• [MATERIAL PROVIDED]:

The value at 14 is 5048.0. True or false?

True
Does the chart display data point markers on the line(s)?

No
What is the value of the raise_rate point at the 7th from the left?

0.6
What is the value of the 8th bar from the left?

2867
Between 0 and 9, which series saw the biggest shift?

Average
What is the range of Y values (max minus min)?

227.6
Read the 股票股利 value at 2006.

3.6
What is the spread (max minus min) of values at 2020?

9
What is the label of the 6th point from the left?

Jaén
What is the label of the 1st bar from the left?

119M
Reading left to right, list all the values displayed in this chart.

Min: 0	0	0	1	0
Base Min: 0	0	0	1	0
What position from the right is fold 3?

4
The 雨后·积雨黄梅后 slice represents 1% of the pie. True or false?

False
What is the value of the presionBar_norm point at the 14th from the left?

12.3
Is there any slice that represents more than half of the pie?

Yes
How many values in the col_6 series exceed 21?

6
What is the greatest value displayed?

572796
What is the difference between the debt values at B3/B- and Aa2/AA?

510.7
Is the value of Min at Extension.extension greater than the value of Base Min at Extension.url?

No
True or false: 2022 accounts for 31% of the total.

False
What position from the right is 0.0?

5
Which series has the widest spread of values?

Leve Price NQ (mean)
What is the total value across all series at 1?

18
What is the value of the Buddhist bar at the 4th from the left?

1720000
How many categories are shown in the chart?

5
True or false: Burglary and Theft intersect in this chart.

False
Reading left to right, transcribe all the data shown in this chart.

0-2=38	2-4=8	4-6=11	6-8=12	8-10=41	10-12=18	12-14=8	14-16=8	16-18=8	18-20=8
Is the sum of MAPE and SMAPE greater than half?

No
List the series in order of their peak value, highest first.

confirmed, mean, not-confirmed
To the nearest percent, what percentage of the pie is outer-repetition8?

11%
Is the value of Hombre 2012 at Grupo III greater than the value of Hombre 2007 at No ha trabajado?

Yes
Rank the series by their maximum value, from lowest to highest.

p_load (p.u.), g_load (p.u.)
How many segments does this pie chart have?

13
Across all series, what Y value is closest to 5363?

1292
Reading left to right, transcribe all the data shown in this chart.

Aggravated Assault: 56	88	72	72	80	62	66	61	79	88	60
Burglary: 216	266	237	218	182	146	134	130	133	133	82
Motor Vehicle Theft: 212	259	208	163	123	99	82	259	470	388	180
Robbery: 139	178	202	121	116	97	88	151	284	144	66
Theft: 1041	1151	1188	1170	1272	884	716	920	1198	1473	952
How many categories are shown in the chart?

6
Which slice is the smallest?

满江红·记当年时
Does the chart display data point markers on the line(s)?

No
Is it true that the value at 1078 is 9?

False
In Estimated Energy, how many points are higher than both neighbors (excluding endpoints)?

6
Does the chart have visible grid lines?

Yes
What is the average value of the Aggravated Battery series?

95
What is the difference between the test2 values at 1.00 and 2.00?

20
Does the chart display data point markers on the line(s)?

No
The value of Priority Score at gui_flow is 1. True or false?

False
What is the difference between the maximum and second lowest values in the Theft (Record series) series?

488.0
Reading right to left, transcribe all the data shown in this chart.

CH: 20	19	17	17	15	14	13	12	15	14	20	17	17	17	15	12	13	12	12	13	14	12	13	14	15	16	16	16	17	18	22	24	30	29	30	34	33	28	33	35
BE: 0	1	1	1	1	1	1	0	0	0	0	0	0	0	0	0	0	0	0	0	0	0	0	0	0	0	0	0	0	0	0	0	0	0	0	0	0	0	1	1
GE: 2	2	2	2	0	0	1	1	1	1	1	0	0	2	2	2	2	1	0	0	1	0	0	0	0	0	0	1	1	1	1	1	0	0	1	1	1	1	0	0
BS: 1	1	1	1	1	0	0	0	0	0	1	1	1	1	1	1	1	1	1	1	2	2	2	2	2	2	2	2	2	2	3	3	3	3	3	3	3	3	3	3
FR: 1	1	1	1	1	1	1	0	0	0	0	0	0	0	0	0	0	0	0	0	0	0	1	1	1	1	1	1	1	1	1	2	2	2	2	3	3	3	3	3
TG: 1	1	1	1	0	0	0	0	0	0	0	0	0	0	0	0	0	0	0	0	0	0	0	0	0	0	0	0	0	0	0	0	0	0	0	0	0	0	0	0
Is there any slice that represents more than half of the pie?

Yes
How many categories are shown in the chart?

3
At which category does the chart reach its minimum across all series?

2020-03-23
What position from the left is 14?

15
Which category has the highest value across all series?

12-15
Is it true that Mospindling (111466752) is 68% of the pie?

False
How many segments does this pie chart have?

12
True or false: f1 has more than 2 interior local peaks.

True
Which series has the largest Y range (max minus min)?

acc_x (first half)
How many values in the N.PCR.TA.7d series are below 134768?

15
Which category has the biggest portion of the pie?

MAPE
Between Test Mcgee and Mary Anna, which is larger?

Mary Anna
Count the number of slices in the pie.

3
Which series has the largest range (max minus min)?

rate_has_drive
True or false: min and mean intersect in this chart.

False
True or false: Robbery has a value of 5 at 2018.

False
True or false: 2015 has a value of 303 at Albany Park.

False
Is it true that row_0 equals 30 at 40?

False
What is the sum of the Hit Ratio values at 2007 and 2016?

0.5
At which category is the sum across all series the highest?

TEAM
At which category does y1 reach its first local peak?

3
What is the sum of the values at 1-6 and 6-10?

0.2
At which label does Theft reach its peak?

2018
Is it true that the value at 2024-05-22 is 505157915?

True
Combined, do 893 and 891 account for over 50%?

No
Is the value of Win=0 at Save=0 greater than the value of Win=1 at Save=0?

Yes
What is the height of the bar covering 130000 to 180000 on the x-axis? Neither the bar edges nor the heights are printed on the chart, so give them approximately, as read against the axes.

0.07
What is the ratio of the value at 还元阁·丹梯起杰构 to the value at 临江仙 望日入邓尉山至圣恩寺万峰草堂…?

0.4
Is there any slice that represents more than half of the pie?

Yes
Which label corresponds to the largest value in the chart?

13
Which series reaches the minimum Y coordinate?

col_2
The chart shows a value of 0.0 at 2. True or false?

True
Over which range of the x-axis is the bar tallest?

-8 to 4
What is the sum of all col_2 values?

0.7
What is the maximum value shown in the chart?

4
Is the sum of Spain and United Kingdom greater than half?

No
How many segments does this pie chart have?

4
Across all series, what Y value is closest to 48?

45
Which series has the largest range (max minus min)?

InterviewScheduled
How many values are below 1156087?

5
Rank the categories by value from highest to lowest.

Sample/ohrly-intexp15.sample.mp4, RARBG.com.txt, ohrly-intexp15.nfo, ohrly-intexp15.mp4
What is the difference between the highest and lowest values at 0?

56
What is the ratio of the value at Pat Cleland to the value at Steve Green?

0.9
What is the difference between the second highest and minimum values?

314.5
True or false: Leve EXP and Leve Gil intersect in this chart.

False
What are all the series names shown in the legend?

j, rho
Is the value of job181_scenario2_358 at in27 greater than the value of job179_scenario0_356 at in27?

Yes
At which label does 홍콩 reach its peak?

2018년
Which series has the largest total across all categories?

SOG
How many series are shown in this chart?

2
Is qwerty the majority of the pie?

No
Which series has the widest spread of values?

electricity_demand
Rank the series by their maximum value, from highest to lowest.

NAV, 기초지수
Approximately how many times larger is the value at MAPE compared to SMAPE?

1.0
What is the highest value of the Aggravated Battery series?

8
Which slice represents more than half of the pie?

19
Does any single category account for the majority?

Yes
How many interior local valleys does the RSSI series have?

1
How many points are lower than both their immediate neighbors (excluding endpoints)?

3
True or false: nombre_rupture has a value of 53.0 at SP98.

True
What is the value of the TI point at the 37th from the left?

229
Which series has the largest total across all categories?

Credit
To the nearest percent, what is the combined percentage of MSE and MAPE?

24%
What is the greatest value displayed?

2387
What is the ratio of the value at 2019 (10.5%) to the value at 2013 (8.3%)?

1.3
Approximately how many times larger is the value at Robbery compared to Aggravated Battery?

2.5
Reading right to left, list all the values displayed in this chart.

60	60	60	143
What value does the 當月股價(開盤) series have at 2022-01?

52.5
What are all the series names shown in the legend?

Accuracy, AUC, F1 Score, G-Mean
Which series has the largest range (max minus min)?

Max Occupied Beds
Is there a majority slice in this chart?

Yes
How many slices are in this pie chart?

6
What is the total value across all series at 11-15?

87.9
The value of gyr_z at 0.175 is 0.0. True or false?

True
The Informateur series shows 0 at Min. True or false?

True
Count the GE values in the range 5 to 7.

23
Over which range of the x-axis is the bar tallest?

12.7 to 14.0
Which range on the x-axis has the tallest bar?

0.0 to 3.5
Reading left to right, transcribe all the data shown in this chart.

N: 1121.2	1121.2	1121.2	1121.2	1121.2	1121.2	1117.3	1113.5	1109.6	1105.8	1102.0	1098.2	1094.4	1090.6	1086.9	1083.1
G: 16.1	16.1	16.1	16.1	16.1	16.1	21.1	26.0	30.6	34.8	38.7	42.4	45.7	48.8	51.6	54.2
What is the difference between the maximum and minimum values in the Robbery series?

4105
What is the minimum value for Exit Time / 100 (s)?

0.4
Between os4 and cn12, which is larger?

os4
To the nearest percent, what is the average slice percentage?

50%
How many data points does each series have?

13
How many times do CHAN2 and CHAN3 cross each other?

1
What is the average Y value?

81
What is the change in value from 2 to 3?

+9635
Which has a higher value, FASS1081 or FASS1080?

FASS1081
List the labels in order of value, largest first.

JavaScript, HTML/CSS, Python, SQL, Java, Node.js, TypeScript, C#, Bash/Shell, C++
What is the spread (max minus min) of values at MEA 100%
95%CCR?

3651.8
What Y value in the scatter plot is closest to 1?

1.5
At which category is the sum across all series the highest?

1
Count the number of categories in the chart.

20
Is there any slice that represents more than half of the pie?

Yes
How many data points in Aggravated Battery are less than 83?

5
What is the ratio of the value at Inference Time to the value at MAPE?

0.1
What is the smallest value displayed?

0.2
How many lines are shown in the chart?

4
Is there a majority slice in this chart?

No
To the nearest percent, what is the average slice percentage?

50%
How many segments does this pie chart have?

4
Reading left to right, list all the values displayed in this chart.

• [WHAT YOU HAVE TO DO]:
Rewrite the records from their first line through the line holding "Read the 股票股利 value at 2006.", inclusive, replacing "shift" with "change" and leaving everything else unchanged.

• [RESPONSE TO THIS EXERCISE]:
The value at 14 is 5048.0. True or false?

True
Does the chart display data point markers on the line(s)?

No
What is the value of the raise_rate point at the 7th from the left?

0.6
What is the value of the 8th bar from the left?

2867
Between 0 and 9, which series saw the biggest change?

Average
What is the range of Y values (max minus min)?

227.6
Read the 股票股利 value at 2006.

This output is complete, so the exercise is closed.